Tuesday, June 20, 2017

The LuLac Edition #3537, June 20th, 2017

First off, I am very sorry that Representative Steve Scalise was gunned down at a baseball proactive. He is in my thoughts and prayers and I wish him the very best.
That said, Scalise has not had a very “Christian” record on gun violence in America. I saw this on Facebook from one of my friends, David Macekura and wanted to share it. (He gave me his permission). While Scalise is a human being who did not deserve what he got, perhaps the other victims since he took office in 2009, whose safety was opposed by his polices, deserved the same.
Fact: In remarks on the House floor in 2013 after a gunman killed 20 elementary school children and six adults in Newtown, Connecticut, Scalise called the Second Amendment “incredibly sacred.”
“It’s unfortunate that some try to take advantage of disasters to go and try to chip those rights away,” Scalise said.
Fact: Scalise voted along with other House Republicans in January to reverse a federal rule aimed at preventing people with serious mental-health problems from buying guns. The measure succeeded following a Senate vote, and the repeal was signed by Trump in February.
Fact: Scalise is among 148 co-sponsors of a bill to loosen restrictions on silencers that had been set for a hearing Wednesday.
Fact: Over his congressional career that began in 2008, Scalise has introduced four times a measure to ease interstate firearms sales. He has supported bills to repeal gun-control measures in the District of Columbia and to allow people with state-issued permits to carry concealed weapons do so in other states.

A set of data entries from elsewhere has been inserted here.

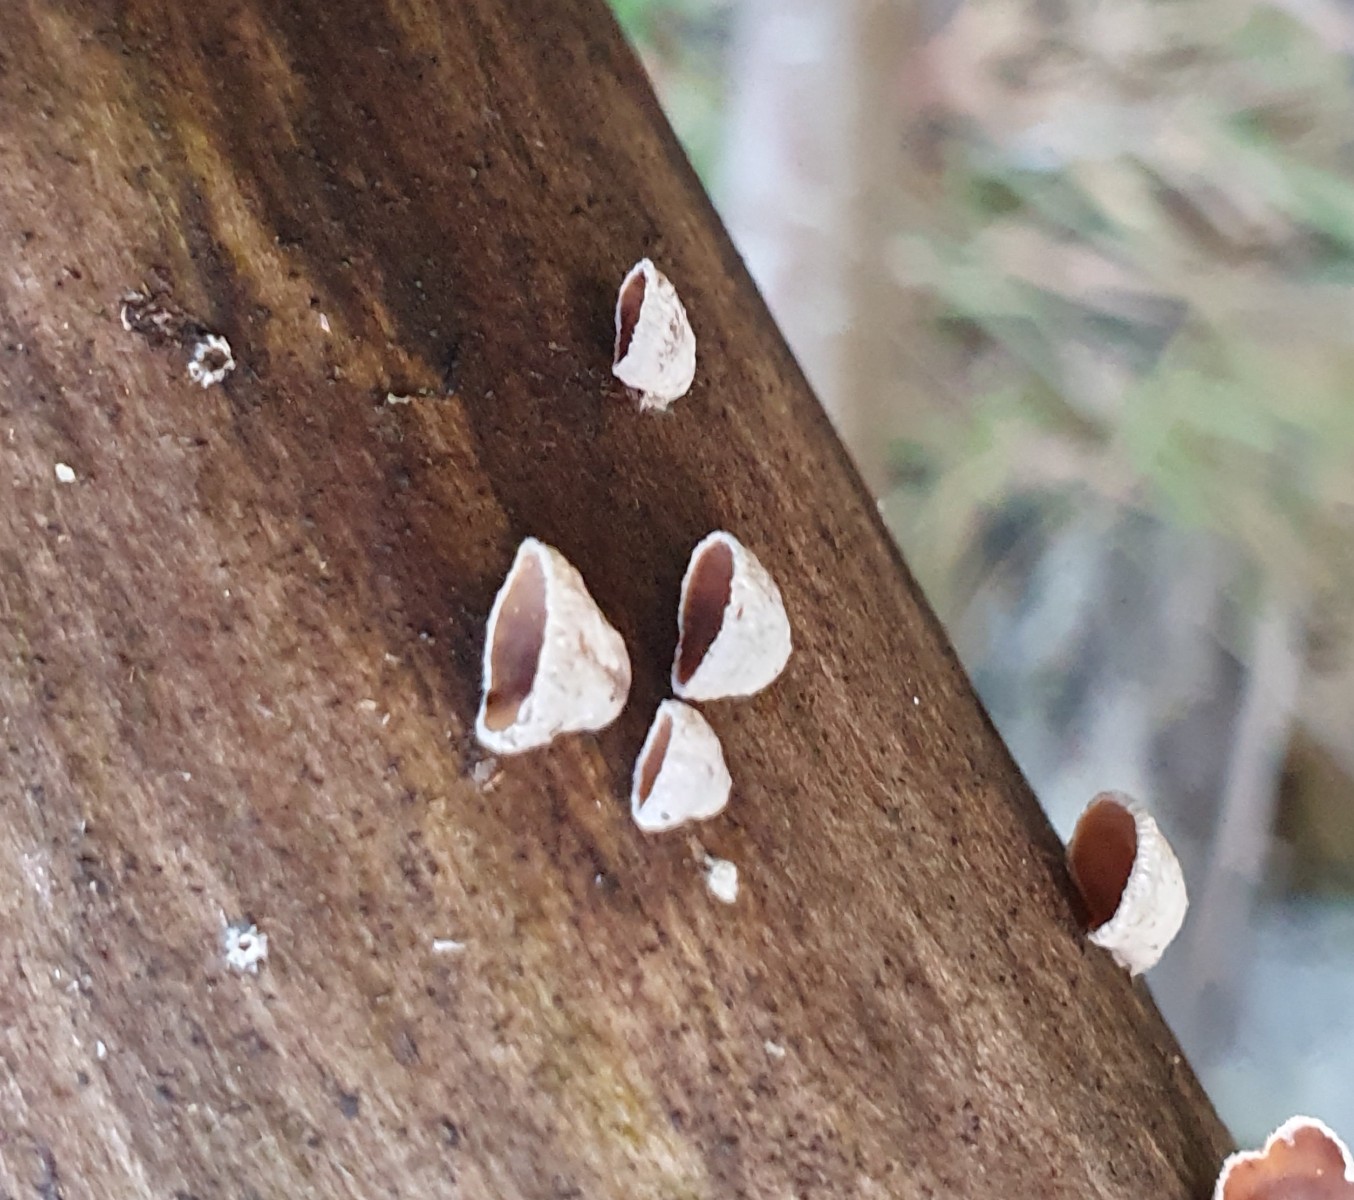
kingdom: Fungi
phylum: Basidiomycota
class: Agaricomycetes
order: Agaricales
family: Schizophyllaceae
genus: Schizophyllum
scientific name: Schizophyllum amplum
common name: poppel-hængeøre
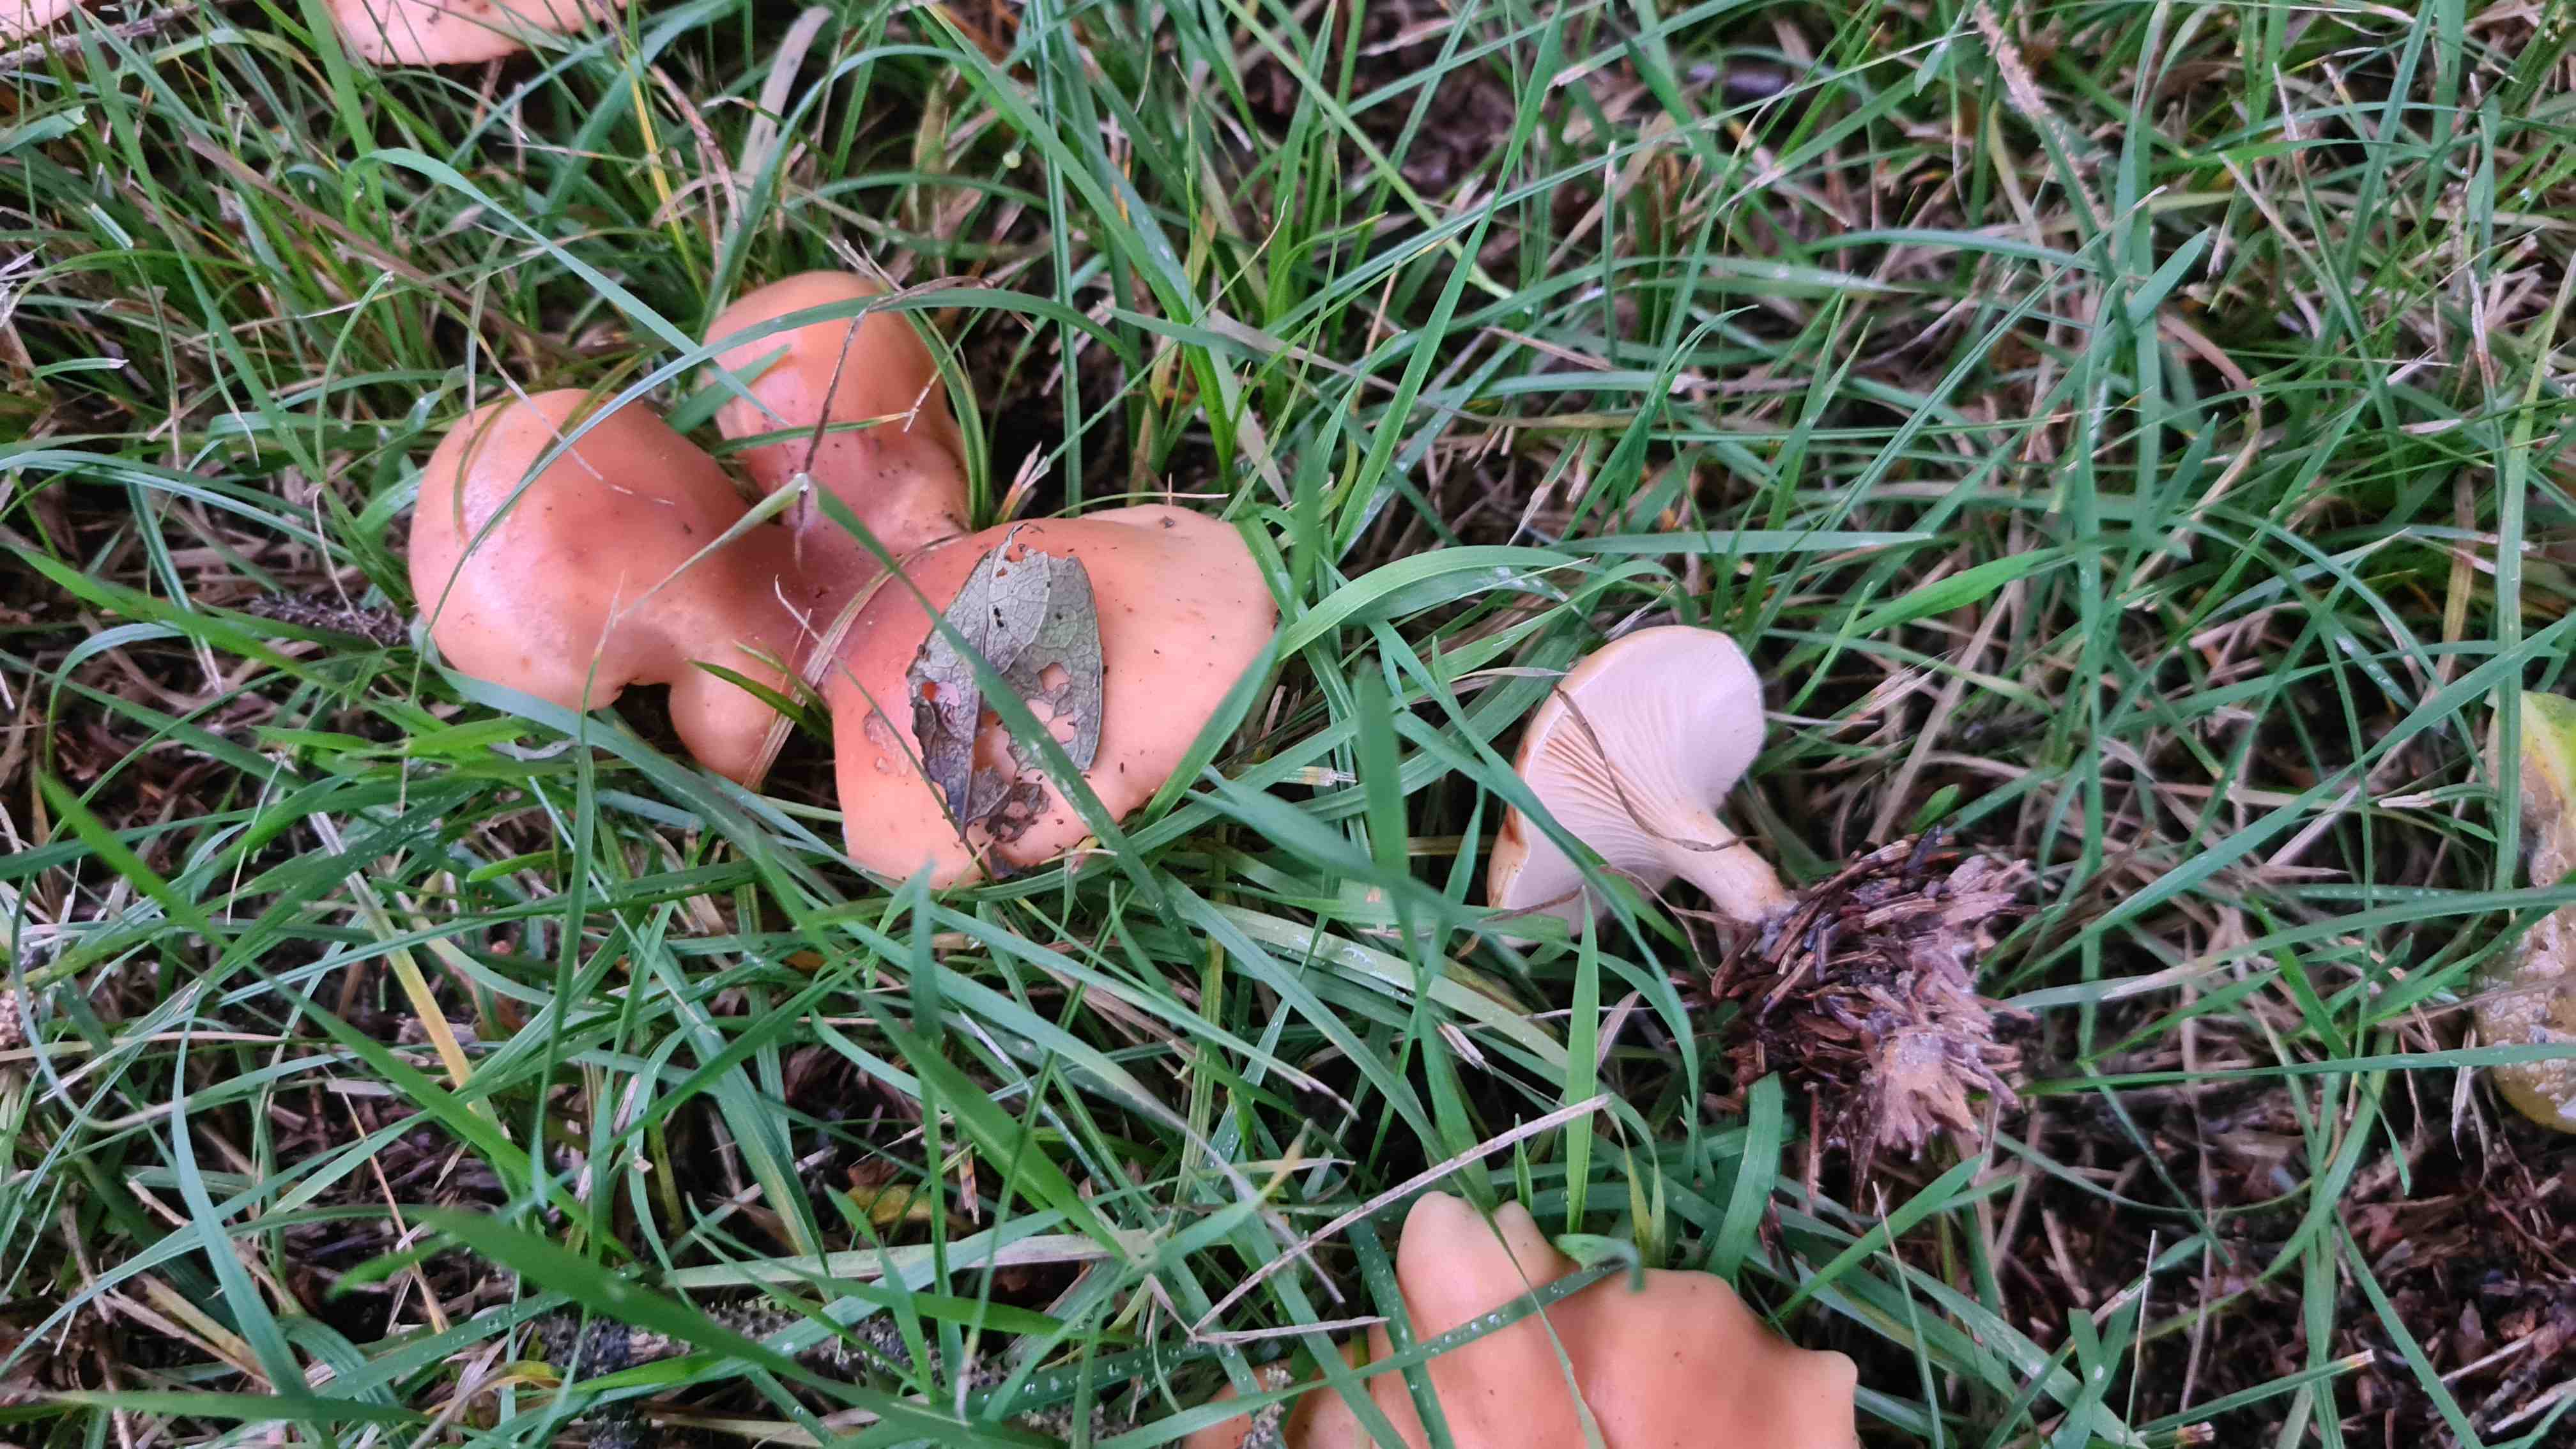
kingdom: Fungi
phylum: Basidiomycota
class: Agaricomycetes
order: Agaricales
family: Tricholomataceae
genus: Paralepista
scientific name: Paralepista flaccida
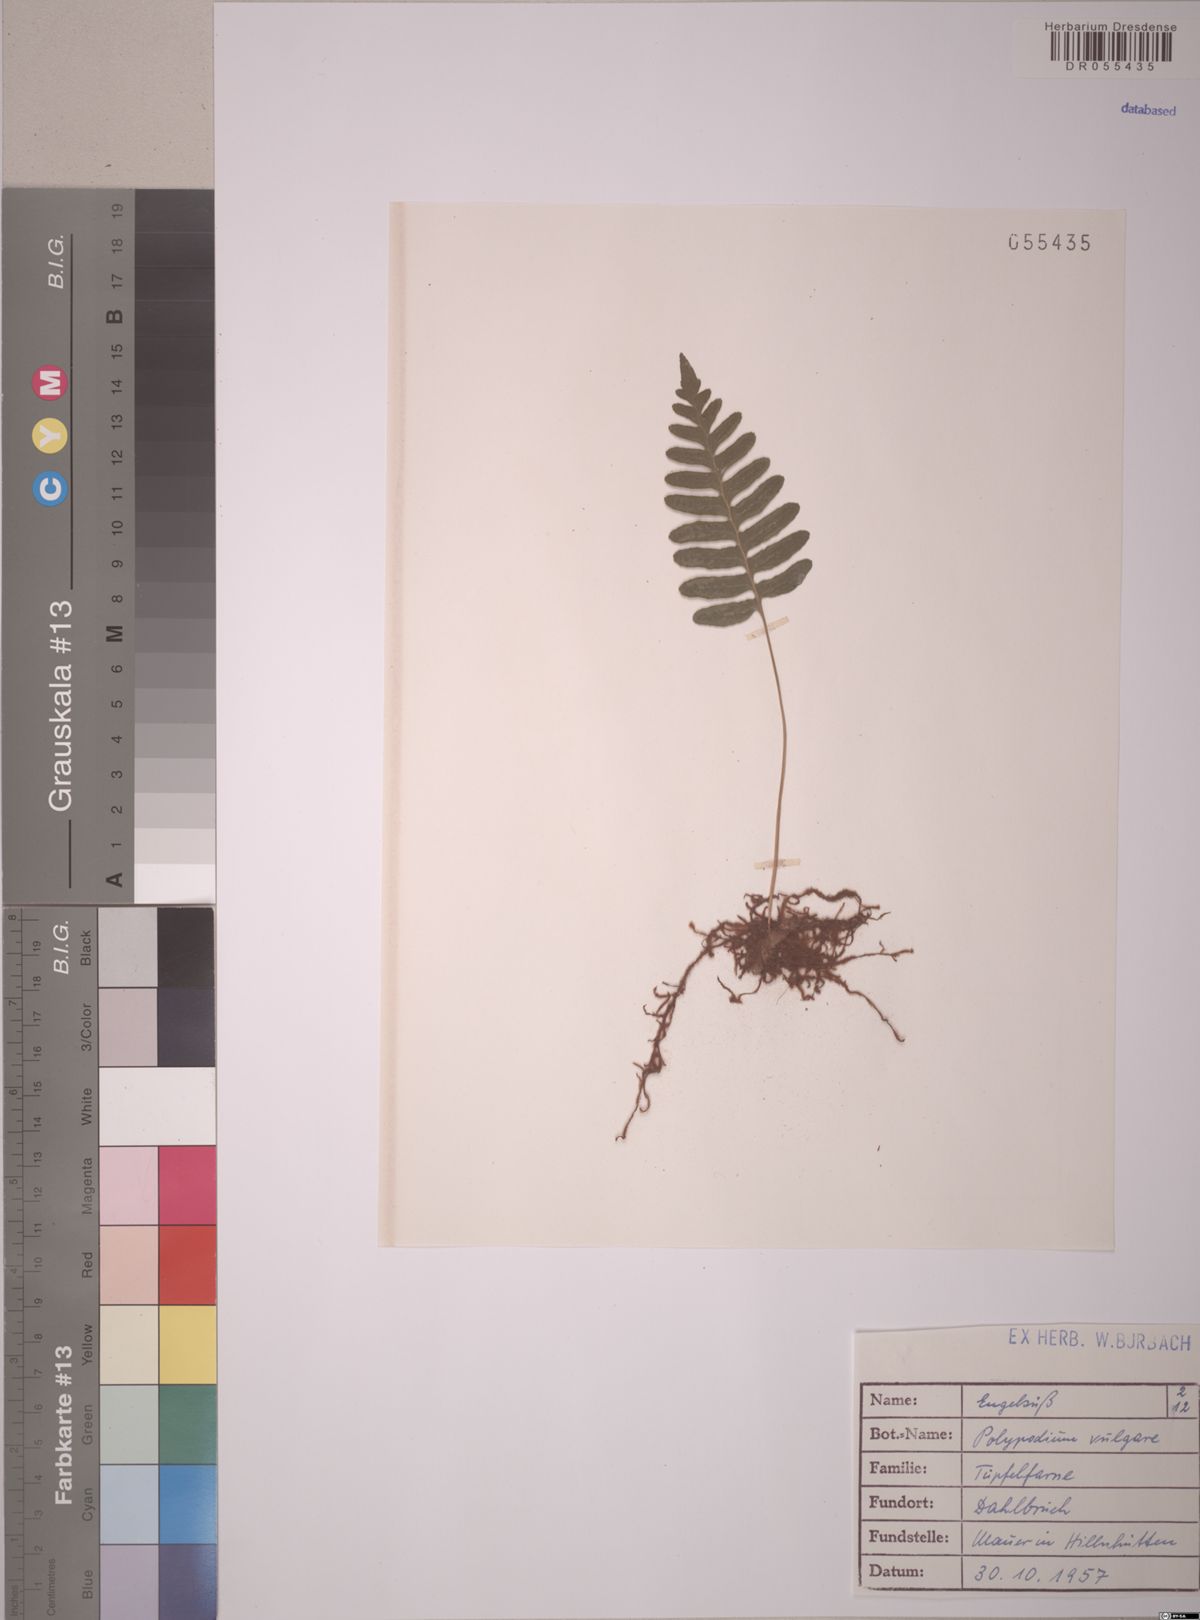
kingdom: Plantae
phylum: Tracheophyta
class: Polypodiopsida
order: Polypodiales
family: Polypodiaceae
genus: Polypodium
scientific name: Polypodium vulgare
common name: Common polypody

Congressman Lou Barletta (Photo: LuLac archives)
Congressman Lou Barletta recently said that members of Congress should cut back on hosting town hall forums after an Illinois man shot House Majority Whip Steve Scalise and three others on a baseball field in Alexandria, Virginia.
Barletta  was on WILK and host Sue Henry asked him if members of Congress should "curtail" town halls "until we agree that we need to be more civil."
"I think absolutely. There's no question," Barletta answered.
I heard the interview and Barletta said that his emotions were running high on that day. I get that. 
He continued, "I've been at the end of some of those town halls where the police had to carry people out and I get concerned not only for your own safety, but for the safety of the people who are there, who actually come to be heard and even if you have an opposing opinion, that's great. That's what these events are for, but there's a level, you know, when people cross a line to actually inciting other people and when individual safety becomes an issue then the purpose of doing it is lost."
Barletta, who earlier this year said he felt that in-person town halls had become a "circus." went on to say that he'd tried to find other ways to hear people's concerns, but added that town halls "have become such really, just targets for people to try to incite other people and it's not good."
Barletta who castigated Paul Kanjorski in his run against him in both 2008 and 2010 for having phone meetings (Kanjo had plenty of face to face turnouts) now says face to face contact with his voters should be curtailed.
Barletta hasn’t had a non controlled face to face for years. His events are carefully screened.If you added up the time spent in front of Pennsylvanians by REPUBLICANS Pat Toomey, Tom Marino and Barletta, (I'm being generous here) I bet they wouldn't total 48 hours. 
Just saying.


At 9:21 PM, Anonymous Anonymous said...

Would stricter gun laws have stopped this tragedy? Would it have prevented people from being run down by a car? Knifed? Blow up with home-made explosives?
Until we realize, as your guest poster so eloquently put it, that the cause of violence is the mind of man, we will never achieve any meaning prevention of these types of tragedies.
Take away one instrument of destruction, those that have no respect for life, will find another.